§ **Text excerpt**:
· · · ·
Cooling volcanic eruptions
November 27, 2017Plunging temperatures, snow, freezing rain and gloomy days devoid of sunshine - such was the weather scenario in 1816. So cold and miserable that it became known as the year without a summer.
From China to Europe and North America, crops failed, famine-like conditions prevailed, and infectious diseases spread, leaving a trail of civil unrest in their wake. As devastating as the inclement weather and its consequences were, they inspired their share of dark literary masterpieces.
It was during that year that Mary Godwin penned her stormy and bleak Frankenstein, while her soon-to-be husband, poet Percy Shelley, wrote of the extinguished sun and stars and the mornings that "came and went and came, and brought no day."
At the time, the reason for the summer's disappearance was unknown, and it wasn't in fact until the 20th Century that scientists began to link it to the four-month eruption of Indonesia's Mount Tambora in April 1815.
Read more: Why an eruption of Bali's Mount Agung is so dangerous
A huge explosion with global consequences
It was one of the largest volcanic eruptions on record, which a book entitled The Year Without Summer, says claimed more than 70,000 lives. According to the UCAR Center for Science Education, it also spewed such vast amounts of ash into the atmosphere that the sun was blocked from view and houses in nearby towns collapsed beneath thelarge particles that coated them.
The eruption was so powerful that smaller particles of ash and sulphate aerosols (SO2) spread into the stratosphere and distributed around the world, affecting the global climate.
· · · ·
§ **Record extracts**:
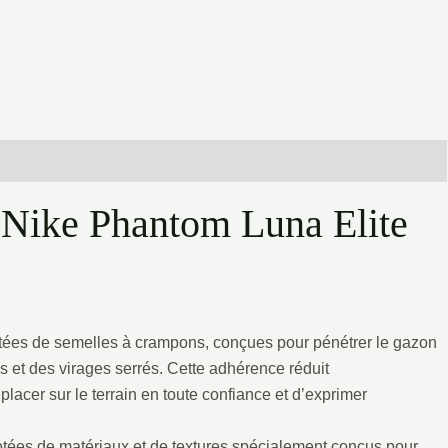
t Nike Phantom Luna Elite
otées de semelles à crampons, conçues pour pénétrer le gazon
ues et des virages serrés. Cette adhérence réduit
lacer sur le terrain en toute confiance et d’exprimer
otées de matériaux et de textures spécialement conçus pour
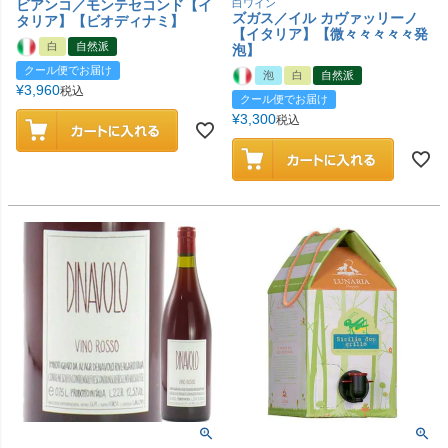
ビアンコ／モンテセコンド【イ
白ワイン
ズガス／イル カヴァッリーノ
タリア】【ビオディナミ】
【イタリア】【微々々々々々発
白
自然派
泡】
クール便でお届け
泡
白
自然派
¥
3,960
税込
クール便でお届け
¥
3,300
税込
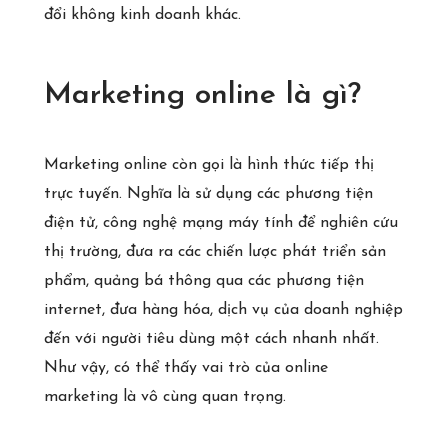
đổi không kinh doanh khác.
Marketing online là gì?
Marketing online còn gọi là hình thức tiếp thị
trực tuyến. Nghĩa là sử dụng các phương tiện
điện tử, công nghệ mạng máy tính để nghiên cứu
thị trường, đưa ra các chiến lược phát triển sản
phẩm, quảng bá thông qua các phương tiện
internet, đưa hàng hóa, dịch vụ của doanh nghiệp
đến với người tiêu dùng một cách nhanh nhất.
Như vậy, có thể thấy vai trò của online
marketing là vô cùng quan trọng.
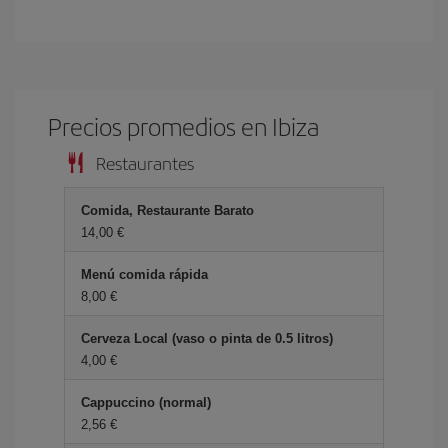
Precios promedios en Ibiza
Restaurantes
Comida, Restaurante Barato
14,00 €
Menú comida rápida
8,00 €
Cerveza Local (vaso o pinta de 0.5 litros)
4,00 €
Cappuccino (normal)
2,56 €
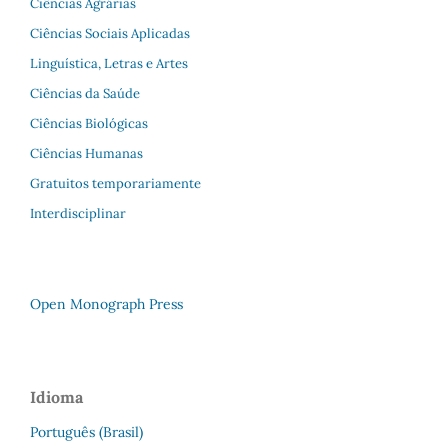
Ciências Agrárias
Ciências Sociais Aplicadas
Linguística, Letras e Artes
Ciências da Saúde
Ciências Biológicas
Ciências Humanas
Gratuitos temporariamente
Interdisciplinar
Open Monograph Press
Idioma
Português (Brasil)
· · · ·
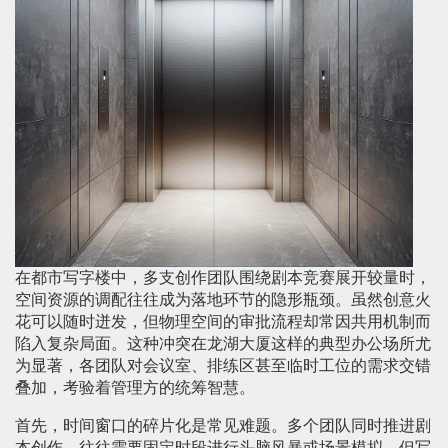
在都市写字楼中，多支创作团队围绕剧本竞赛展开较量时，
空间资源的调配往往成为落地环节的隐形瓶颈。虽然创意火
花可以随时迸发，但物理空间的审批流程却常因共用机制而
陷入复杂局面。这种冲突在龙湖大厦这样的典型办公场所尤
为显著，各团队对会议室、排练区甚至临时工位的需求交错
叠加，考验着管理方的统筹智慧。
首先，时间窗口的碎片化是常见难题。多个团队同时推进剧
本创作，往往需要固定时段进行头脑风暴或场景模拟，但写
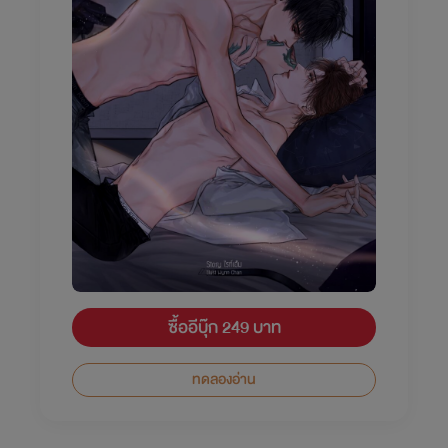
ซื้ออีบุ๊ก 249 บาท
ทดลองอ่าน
· · · ·
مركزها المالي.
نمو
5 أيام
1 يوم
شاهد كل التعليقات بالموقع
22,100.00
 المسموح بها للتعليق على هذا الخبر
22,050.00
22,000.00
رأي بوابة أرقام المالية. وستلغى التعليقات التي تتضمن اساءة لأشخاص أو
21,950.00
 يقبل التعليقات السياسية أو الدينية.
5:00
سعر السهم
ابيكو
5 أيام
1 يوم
· · · ·
§ **Problems to work on**:
**a.** In the text on cooling volcanic eruptions, rewrite the paragraph beginning "From China to Europe" as a short bulleted list that keeps its main facts.
**b.** Write the next part of the text on cooling volcanic eruptions, picking up after its final sentence.

§ **Answers to the exercise**:
**a.**
- Affected regions: China, Europe and North America.
- Crops failed and famine-like conditions prevailed.
- Infectious diseases spread, followed by civil unrest.
- The severe weather and its consequences inspired some dark literary masterpieces.

**b.**
Volcanic ash shades sunlight and causes temporary cooling, but aerosols reflect incoming solar radiation and can stay in the stratosphere for longer periods. The earth's average temperature temporarily dropped by 3 degrees Celsius.
Cooling volcanoes
The Mount Agung eruption is not expected to be big, according to the Indonesian authorities. Indeed, Tambora-scale eruptions have been relatively rare in human history. The Indonesian volcano had been dormant for more than 1,000 years. But smaller blasts can also affect global climate and temperature.
Read more: Bali's Mount Agung volcano erupts, prompting mass evacuation order
When Mount Pinatubo in the Philippines blew in 1991, it pumped 17 million tons of SO2 into the atmosphere and caused an approximate 0.6 degrees Celsius cooling effect in the Northern Hemisphere in 1992 and 1993, writes Scientific American.
Researchers and policymakers have been looking at ways to use this explosive cooling effect to help reverse global warming. Ideas include continuously spraying sulphate aerosols into the stratosphere to reflect sunlight. But there are currently too many uncertainties regarding the consequences of such "climate engineering" to take action.